Can you convert the lines below, from the start of the entries up to and including the line with "4: (315, 550)", into a Markdown table with the columns Row and Line, leaving out blank lines?
* START Dataset records *
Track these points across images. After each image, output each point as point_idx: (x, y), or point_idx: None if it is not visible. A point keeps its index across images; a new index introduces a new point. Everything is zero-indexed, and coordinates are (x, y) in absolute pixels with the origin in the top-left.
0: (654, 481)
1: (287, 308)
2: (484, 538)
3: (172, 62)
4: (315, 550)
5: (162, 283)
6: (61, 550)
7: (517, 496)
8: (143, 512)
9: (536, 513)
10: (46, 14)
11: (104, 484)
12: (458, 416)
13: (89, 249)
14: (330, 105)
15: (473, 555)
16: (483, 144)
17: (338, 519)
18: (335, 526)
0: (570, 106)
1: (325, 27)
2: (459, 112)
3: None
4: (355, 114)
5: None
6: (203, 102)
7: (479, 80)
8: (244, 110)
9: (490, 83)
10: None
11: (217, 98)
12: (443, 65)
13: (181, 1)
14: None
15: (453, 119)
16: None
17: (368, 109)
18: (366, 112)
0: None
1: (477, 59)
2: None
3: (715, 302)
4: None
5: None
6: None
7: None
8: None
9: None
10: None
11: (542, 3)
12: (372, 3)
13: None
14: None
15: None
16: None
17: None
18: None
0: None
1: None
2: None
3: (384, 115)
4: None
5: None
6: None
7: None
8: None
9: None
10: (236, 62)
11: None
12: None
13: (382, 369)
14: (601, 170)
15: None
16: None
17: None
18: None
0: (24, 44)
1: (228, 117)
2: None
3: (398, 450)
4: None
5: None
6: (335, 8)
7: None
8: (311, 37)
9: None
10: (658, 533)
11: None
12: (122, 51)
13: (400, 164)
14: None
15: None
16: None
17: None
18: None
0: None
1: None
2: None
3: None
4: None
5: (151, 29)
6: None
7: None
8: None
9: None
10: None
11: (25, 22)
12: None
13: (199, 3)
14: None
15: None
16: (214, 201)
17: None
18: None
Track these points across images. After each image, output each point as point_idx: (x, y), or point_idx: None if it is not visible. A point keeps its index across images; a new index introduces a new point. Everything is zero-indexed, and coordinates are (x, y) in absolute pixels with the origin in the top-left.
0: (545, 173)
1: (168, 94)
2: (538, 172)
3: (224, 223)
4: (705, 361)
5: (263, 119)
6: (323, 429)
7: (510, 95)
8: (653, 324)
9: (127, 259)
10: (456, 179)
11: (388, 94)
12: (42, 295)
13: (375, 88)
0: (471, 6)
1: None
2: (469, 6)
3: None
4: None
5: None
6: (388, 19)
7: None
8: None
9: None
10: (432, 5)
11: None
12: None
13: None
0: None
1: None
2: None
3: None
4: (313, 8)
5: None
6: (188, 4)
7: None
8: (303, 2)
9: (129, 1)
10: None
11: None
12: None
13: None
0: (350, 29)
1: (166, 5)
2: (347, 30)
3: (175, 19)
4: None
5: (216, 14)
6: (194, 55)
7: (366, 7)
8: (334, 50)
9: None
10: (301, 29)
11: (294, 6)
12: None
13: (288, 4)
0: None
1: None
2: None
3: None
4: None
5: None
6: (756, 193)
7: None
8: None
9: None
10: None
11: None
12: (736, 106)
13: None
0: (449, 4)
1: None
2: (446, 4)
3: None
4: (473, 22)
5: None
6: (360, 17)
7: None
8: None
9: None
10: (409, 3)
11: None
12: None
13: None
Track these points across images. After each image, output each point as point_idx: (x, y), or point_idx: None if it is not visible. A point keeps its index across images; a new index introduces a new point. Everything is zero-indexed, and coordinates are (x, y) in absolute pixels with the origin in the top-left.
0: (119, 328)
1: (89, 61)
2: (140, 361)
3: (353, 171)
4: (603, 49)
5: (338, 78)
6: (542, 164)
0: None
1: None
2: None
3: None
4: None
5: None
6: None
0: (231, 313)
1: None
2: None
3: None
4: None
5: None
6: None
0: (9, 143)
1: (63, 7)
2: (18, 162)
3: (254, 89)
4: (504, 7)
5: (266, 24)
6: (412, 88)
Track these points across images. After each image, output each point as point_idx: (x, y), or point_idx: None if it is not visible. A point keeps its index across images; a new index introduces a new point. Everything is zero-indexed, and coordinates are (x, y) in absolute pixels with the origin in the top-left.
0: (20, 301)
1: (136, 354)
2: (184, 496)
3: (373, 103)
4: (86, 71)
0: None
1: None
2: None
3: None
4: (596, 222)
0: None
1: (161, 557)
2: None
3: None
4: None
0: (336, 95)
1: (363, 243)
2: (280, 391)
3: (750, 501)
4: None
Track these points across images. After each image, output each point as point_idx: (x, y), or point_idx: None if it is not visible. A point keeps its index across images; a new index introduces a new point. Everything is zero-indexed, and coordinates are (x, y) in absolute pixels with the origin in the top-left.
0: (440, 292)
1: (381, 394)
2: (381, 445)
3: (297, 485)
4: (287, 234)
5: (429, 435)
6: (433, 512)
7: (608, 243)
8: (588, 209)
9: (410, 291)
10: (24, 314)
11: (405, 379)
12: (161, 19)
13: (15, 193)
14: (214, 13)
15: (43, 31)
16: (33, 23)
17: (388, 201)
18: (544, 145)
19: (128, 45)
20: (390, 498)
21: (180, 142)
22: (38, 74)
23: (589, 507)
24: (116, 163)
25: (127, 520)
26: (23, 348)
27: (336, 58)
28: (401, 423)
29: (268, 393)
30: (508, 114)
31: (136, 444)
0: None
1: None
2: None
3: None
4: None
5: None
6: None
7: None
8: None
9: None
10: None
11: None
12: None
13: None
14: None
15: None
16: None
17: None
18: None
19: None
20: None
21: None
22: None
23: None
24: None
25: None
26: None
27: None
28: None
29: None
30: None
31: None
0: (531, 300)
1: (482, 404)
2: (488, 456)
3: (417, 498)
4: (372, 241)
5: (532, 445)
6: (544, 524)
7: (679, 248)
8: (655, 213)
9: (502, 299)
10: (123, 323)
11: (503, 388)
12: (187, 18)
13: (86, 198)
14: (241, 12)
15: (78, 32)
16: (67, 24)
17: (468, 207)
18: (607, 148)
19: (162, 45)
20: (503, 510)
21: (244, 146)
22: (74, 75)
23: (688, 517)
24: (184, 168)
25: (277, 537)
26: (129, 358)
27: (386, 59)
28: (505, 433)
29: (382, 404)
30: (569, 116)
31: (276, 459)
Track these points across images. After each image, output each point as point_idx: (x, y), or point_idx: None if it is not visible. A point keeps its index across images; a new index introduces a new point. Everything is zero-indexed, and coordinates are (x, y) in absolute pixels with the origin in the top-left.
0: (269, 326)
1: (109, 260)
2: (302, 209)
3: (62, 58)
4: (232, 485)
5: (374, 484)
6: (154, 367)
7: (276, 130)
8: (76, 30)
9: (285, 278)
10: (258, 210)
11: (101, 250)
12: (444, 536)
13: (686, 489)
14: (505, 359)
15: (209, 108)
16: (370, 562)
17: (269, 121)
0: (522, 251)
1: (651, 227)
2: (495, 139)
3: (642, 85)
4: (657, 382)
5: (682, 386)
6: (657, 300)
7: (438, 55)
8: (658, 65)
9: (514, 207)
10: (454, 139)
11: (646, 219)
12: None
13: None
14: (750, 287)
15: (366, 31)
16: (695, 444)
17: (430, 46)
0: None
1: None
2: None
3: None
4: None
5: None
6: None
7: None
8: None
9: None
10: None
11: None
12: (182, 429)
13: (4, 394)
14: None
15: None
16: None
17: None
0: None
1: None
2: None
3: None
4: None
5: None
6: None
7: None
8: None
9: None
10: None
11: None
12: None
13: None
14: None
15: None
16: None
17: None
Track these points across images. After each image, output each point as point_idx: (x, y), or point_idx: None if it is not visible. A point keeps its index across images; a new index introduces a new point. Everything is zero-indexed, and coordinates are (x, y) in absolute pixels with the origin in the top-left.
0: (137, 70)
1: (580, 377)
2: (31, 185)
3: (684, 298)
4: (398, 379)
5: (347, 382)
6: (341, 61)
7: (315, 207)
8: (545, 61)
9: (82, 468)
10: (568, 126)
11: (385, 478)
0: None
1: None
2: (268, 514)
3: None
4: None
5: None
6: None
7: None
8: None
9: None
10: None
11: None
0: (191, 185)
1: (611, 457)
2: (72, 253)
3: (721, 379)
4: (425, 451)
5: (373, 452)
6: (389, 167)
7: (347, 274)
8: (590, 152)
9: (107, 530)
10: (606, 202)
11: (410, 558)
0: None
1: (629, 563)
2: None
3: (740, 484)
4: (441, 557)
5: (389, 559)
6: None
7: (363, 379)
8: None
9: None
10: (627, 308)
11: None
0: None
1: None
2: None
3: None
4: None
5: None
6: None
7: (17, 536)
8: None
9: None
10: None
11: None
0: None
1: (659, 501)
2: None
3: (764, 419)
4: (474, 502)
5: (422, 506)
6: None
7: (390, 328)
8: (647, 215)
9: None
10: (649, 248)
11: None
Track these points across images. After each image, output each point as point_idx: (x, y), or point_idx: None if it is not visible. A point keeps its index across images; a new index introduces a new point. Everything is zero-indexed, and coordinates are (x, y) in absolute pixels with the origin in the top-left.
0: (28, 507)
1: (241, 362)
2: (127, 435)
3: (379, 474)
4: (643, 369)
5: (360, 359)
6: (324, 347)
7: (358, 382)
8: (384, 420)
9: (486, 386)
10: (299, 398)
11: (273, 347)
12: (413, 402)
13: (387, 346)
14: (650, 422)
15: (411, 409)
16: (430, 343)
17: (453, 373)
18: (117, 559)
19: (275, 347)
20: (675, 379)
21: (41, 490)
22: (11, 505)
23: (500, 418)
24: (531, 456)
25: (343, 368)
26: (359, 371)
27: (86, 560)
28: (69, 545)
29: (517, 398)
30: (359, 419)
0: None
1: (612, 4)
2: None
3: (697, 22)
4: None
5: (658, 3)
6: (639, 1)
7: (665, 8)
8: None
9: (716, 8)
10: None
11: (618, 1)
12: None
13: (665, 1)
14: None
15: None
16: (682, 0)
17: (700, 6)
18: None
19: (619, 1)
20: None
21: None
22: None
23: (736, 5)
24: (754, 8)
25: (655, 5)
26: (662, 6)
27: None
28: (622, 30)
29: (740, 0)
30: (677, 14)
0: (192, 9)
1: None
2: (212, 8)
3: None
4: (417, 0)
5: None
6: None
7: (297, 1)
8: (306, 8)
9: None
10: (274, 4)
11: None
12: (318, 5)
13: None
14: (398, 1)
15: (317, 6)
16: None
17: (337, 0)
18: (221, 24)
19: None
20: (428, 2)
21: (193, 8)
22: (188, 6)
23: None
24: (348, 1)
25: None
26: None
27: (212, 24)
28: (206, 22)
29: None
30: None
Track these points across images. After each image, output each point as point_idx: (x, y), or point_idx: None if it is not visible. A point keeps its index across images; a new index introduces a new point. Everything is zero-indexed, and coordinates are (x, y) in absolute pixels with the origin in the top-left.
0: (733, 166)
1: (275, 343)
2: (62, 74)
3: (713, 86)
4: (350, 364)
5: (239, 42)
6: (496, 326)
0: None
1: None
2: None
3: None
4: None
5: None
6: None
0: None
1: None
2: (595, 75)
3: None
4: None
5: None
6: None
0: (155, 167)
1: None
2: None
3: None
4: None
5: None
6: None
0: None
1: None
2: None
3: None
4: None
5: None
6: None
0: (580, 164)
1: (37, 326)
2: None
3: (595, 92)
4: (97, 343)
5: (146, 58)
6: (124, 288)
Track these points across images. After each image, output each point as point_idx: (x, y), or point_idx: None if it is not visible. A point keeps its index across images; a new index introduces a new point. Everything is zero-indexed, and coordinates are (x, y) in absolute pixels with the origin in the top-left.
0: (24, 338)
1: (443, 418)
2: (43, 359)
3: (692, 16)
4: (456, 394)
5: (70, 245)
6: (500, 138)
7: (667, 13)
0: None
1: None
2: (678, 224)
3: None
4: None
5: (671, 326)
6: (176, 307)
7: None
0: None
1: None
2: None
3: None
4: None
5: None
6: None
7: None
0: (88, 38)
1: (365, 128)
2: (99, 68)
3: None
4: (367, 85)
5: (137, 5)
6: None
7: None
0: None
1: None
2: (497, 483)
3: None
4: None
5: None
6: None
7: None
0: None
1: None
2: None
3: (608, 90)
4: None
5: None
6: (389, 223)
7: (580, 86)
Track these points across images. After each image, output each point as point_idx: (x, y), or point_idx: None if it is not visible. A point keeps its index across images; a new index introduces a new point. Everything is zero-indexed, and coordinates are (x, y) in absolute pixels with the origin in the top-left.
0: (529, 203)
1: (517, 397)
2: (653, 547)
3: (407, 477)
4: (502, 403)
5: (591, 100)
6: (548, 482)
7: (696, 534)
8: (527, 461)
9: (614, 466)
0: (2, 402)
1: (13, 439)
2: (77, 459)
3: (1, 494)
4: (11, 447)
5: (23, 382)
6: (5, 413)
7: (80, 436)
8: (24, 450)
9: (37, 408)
* END Dataset records *
### Exercise answer
| Row | Line |
|---|---|
| 1 | Track these points across images. After each image, output each point as point_idx: (x, y), or point_idx: None if it is not visible. A point keeps its index across images; a new index introduces a new point. Everything is zero-indexed, and coordinates are (x, y) in absolute pixels with the origin in the top-left. |
| 2 | 0: (654, 481) |
| 3 | 1: (287, 308) |
| 4 | 2: (484, 538) |
| 5 | 3: (172, 62) |
| 6 | 4: (315, 550) |